Text block>
--- begin ---

Operator documentation. You want to show a stakeholder "this is what happens when an agent goes off the rails." Run the broken-tool scenario, paste the markdown output into a runbook. The output shows the detect → coach → quarantine sequence with timestamps.

What sim does and doesn't run¶

Surface	What sim does
In-memory stack	Spins up the same receipt store, identity store, policy evaluator, and enforcement engine the live control plane uses — all in one process.
Rule activation	Reads your Cedar source + engine config from disk and activates them, same code path as production.
Agent loop	Walks through your scripted agents one at a time per simulation tick, deterministic ordering.
Reactive agents	Each scripted agent sees the receipts produced in the previous tick and learns its own quarantine status.
Emitted receipts	The same `constitution.evaluate.` and `enforcement.` receipts the live control plane emits, in the same shape.
Capability checks	Not exercised. If you want to test cap-discipline rules, write the rule against `context.capability_id == ""` and let the agent script omit the cap.
Eviction	Symbolic. The `enforcement.evict` receipt fires but the agent isn't actually removed from the scenario — the chain cycles.
Sui anchoring	Off. Simulation receipts never reach the chain.
Server contact	None. Pure local.
Authentication	Not needed.

Three properties to keep in mind:

Sequential, not concurrent. Scripted agents run one at a time per tick, in the order you list them. This is deliberate — running them concurrently would make the receipt order non-deterministic, defeating the use case as a regression test.

--- end ---

Problems and tasks>
A - According to the documentation excerpt, in what order do scripted agents run during each tick?
B - Rewrite the records from the line containing "Answer in <instances>...</instances>." down to the end of the records, switching "Image attached" to "Slice attached" and leaving everything else unchanged.
The documentation excerpt and the records have nothing to do with each other.

Entries provided>
--- begin ---

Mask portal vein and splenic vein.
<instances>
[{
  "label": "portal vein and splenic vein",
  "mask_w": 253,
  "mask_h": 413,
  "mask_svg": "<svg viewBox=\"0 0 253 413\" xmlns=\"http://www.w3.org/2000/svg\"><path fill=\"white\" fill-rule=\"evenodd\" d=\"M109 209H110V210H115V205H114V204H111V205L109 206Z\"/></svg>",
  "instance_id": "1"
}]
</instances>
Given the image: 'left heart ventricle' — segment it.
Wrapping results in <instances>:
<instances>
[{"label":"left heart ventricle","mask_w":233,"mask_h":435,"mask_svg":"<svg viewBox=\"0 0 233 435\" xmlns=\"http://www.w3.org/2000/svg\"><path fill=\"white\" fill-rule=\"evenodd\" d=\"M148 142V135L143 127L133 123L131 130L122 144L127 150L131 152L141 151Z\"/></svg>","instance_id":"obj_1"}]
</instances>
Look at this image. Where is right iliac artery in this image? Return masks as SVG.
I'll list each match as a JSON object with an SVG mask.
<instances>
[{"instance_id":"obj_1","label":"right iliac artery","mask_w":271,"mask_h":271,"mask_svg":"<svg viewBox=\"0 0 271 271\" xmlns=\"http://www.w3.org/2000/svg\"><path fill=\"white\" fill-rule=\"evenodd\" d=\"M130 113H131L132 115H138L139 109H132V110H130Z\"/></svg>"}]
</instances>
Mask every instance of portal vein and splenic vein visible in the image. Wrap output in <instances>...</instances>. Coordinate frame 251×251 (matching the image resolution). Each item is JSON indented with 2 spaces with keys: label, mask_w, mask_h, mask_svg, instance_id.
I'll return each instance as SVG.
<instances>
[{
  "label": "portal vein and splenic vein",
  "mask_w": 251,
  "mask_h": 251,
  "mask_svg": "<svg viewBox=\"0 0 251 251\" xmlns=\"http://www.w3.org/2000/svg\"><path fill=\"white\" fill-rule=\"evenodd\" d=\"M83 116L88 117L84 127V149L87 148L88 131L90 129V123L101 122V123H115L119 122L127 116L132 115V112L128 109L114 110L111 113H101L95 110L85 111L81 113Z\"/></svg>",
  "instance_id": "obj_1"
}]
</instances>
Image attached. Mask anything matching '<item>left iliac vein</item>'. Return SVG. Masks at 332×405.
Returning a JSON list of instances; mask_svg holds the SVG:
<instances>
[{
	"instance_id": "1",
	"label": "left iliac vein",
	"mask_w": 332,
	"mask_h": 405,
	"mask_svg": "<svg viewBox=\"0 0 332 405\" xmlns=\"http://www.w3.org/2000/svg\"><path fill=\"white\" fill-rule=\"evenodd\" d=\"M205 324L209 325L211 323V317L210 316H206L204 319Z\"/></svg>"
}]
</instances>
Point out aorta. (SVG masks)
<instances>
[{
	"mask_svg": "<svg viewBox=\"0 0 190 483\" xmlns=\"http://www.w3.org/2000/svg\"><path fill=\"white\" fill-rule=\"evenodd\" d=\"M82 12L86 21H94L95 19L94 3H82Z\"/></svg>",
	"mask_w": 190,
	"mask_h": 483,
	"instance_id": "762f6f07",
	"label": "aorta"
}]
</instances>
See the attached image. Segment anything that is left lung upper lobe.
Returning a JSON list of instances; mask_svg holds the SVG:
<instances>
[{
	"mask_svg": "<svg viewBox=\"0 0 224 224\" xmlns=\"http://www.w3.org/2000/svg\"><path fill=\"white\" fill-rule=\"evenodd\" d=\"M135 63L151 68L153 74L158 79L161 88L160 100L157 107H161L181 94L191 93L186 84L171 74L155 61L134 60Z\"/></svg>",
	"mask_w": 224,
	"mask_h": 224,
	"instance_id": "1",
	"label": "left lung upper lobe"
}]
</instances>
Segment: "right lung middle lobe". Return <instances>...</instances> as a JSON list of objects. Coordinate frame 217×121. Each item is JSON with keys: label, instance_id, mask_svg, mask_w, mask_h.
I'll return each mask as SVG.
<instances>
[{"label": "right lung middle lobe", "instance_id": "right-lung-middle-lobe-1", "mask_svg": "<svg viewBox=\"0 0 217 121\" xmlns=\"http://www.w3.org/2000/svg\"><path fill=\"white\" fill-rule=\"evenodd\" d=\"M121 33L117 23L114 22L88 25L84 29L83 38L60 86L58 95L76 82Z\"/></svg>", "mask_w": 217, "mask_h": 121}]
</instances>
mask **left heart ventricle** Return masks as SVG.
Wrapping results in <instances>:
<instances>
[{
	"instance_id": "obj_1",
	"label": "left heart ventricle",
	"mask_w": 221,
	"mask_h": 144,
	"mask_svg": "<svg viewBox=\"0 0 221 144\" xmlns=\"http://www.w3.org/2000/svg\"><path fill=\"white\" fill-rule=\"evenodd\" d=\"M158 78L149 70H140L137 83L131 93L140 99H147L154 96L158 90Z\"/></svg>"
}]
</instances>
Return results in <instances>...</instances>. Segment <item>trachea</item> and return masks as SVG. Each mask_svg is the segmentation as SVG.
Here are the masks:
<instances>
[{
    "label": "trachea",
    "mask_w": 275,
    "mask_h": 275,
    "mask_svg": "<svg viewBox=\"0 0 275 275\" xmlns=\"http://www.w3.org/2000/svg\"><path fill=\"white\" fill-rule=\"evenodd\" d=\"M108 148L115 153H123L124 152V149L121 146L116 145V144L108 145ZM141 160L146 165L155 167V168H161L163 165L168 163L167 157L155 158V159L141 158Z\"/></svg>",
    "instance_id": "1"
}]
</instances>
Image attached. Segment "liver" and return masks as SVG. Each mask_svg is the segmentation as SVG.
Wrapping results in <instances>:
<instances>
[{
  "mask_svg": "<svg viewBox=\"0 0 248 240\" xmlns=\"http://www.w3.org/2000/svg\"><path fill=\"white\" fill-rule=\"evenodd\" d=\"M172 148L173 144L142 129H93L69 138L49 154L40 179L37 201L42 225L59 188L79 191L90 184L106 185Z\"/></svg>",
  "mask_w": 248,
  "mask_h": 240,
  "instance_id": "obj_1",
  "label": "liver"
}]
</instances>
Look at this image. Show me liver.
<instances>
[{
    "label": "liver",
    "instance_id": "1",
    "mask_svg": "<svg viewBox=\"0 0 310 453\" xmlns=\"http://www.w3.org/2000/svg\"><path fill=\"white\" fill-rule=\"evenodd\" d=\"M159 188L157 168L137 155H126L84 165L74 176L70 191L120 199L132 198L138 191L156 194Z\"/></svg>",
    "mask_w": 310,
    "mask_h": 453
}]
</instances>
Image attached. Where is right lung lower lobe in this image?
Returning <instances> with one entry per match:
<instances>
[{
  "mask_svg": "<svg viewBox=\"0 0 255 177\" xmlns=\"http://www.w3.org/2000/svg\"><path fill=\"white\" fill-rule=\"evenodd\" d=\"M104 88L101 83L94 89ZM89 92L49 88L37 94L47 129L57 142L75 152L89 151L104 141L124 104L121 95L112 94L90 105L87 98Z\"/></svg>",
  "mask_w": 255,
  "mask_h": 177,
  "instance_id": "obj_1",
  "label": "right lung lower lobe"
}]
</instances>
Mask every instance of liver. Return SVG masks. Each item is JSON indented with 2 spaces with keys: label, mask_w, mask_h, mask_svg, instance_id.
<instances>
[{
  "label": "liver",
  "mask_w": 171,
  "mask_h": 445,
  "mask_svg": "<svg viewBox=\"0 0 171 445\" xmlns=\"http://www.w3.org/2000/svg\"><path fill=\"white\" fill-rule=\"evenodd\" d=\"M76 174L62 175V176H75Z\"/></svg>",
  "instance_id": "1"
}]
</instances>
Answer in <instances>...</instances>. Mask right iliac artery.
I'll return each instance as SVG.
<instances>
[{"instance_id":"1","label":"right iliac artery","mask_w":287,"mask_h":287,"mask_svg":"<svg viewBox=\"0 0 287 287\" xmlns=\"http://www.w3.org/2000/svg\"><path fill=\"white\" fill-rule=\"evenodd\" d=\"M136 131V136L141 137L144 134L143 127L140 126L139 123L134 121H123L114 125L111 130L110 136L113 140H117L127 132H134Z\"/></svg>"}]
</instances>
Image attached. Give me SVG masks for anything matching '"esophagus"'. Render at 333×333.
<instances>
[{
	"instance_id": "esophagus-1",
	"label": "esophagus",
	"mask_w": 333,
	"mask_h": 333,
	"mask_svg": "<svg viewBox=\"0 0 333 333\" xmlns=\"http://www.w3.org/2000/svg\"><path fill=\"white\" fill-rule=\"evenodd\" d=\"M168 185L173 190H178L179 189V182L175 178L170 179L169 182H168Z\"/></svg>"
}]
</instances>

--- end ---

Full answers>
A - They run one at a time per tick, in the order you list them.

B -
Answer in <instances>...</instances>. Mask right iliac artery.
I'll return each instance as SVG.
<instances>
[{"instance_id":"1","label":"right iliac artery","mask_w":287,"mask_h":287,"mask_svg":"<svg viewBox=\"0 0 287 287\" xmlns=\"http://www.w3.org/2000/svg\"><path fill=\"white\" fill-rule=\"evenodd\" d=\"M136 131V136L141 137L144 134L143 127L140 126L139 123L134 121H123L114 125L111 130L110 136L113 140H117L127 132H134Z\"/></svg>"}]
</instances>
Slice attached. Give me SVG masks for anything matching '"esophagus"'. Render at 333×333.
<instances>
[{
	"instance_id": "esophagus-1",
	"label": "esophagus",
	"mask_w": 333,
	"mask_h": 333,
	"mask_svg": "<svg viewBox=\"0 0 333 333\" xmlns=\"http://www.w3.org/2000/svg\"><path fill=\"white\" fill-rule=\"evenodd\" d=\"M168 185L173 190H178L179 189V182L175 178L170 179L169 182H168Z\"/></svg>"
}]
</instances>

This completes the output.